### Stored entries
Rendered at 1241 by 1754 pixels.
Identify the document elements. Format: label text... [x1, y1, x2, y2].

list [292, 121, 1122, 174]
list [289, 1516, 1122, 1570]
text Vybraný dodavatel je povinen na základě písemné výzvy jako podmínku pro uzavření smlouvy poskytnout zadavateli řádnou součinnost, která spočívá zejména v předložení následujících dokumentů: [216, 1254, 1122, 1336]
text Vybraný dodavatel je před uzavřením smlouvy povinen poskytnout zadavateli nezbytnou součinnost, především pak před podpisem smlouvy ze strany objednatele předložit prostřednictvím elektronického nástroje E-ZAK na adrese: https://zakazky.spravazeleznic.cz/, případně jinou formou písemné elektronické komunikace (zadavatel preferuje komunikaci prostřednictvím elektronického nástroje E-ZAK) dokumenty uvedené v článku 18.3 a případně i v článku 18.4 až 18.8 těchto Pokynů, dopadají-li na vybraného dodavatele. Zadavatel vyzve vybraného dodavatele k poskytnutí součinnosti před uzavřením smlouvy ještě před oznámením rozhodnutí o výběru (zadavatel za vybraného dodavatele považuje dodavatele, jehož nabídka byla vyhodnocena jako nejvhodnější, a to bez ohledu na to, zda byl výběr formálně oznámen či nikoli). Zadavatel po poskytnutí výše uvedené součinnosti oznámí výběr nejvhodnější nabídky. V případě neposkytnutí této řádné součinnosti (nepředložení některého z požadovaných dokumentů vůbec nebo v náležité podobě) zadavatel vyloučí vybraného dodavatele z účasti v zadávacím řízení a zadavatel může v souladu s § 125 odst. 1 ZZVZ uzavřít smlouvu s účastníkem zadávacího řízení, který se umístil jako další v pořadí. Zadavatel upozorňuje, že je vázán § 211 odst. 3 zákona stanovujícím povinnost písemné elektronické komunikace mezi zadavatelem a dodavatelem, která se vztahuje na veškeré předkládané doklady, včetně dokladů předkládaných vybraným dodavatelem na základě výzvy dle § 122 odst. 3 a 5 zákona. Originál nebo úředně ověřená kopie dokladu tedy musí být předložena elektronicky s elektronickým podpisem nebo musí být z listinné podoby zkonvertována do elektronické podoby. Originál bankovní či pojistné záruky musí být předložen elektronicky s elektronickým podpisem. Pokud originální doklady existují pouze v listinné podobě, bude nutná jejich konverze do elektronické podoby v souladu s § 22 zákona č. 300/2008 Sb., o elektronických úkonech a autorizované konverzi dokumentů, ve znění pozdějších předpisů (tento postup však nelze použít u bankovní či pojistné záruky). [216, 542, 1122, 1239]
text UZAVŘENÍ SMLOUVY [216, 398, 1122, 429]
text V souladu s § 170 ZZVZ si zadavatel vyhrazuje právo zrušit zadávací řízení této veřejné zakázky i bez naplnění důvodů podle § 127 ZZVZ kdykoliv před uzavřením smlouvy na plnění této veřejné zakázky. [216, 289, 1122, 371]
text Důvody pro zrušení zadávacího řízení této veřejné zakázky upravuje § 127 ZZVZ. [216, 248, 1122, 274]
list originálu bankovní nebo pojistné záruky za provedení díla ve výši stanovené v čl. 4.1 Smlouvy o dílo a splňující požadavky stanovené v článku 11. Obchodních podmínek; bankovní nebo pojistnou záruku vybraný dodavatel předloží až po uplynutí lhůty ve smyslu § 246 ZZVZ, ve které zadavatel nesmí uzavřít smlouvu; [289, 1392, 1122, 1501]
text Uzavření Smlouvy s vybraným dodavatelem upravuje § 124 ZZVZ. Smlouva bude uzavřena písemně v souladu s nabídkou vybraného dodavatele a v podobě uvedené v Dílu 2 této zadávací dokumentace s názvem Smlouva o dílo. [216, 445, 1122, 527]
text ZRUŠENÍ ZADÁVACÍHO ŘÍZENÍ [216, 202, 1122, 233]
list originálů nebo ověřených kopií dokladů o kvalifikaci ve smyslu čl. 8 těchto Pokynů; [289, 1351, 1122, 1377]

### What to produce
Each entry should be written out again exactly, with no word left out.

### Solution
Rendered at 1241 by 1754 pixels.
Identify the document elements. Format: label text... [x1, y1, x2, y2].

list [292, 121, 1122, 174]
list [289, 1516, 1122, 1570]
text Vybraný dodavatel je povinen na základě písemné výzvy jako podmínku pro uzavření smlouvy poskytnout zadavateli řádnou součinnost, která spočívá zejména v předložení následujících dokumentů: [216, 1254, 1122, 1336]
text Vybraný dodavatel je před uzavřením smlouvy povinen poskytnout zadavateli nezbytnou součinnost, především pak před podpisem smlouvy ze strany objednatele předložit prostřednictvím elektronického nástroje E-ZAK na adrese: https://zakazky.spravazeleznic.cz/, případně jinou formou písemné elektronické komunikace (zadavatel preferuje komunikaci prostřednictvím elektronického nástroje E-ZAK) dokumenty uvedené v článku 18.3 a případně i v článku 18.4 až 18.8 těchto Pokynů, dopadají-li na vybraného dodavatele. Zadavatel vyzve vybraného dodavatele k poskytnutí součinnosti před uzavřením smlouvy ještě před oznámením rozhodnutí o výběru (zadavatel za vybraného dodavatele považuje dodavatele, jehož nabídka byla vyhodnocena jako nejvhodnější, a to bez ohledu na to, zda byl výběr formálně oznámen či nikoli). Zadavatel po poskytnutí výše uvedené součinnosti oznámí výběr nejvhodnější nabídky. V případě neposkytnutí této řádné součinnosti (nepředložení některého z požadovaných dokumentů vůbec nebo v náležité podobě) zadavatel vyloučí vybraného dodavatele z účasti v zadávacím řízení a zadavatel může v souladu s § 125 odst. 1 ZZVZ uzavřít smlouvu s účastníkem zadávacího řízení, který se umístil jako další v pořadí. Zadavatel upozorňuje, že je vázán § 211 odst. 3 zákona stanovujícím povinnost písemné elektronické komunikace mezi zadavatelem a dodavatelem, která se vztahuje na veškeré předkládané doklady, včetně dokladů předkládaných vybraným dodavatelem na základě výzvy dle § 122 odst. 3 a 5 zákona. Originál nebo úředně ověřená kopie dokladu tedy musí být předložena elektronicky s elektronickým podpisem nebo musí být z listinné podoby zkonvertována do elektronické podoby. Originál bankovní či pojistné záruky musí být předložen elektronicky s elektronickým podpisem. Pokud originální doklady existují pouze v listinné podobě, bude nutná jejich konverze do elektronické podoby v souladu s § 22 zákona č. 300/2008 Sb., o elektronických úkonech a autorizované konverzi dokumentů, ve znění pozdějších předpisů (tento postup však nelze použít u bankovní či pojistné záruky). [216, 542, 1122, 1239]
text UZAVŘENÍ SMLOUVY [216, 398, 1122, 429]
text V souladu s § 170 ZZVZ si zadavatel vyhrazuje právo zrušit zadávací řízení této veřejné zakázky i bez naplnění důvodů podle § 127 ZZVZ kdykoliv před uzavřením smlouvy na plnění této veřejné zakázky. [216, 289, 1122, 371]
text Důvody pro zrušení zadávacího řízení této veřejné zakázky upravuje § 127 ZZVZ. [216, 248, 1122, 274]
list originálu bankovní nebo pojistné záruky za provedení díla ve výši stanovené v čl. 4.1 Smlouvy o dílo a splňující požadavky stanovené v článku 11. Obchodních podmínek; bankovní nebo pojistnou záruku vybraný dodavatel předloží až po uplynutí lhůty ve smyslu § 246 ZZVZ, ve které zadavatel nesmí uzavřít smlouvu; [289, 1392, 1122, 1501]
text Uzavření Smlouvy s vybraným dodavatelem upravuje § 124 ZZVZ. Smlouva bude uzavřena písemně v souladu s nabídkou vybraného dodavatele a v podobě uvedené v Dílu 2 této zadávací dokumentace s názvem Smlouva o dílo. [216, 445, 1122, 527]
text ZRUŠENÍ ZADÁVACÍHO ŘÍZENÍ [216, 202, 1122, 233]
list originálů nebo ověřených kopií dokladů o kvalifikaci ve smyslu čl. 8 těchto Pokynů; [289, 1351, 1122, 1377]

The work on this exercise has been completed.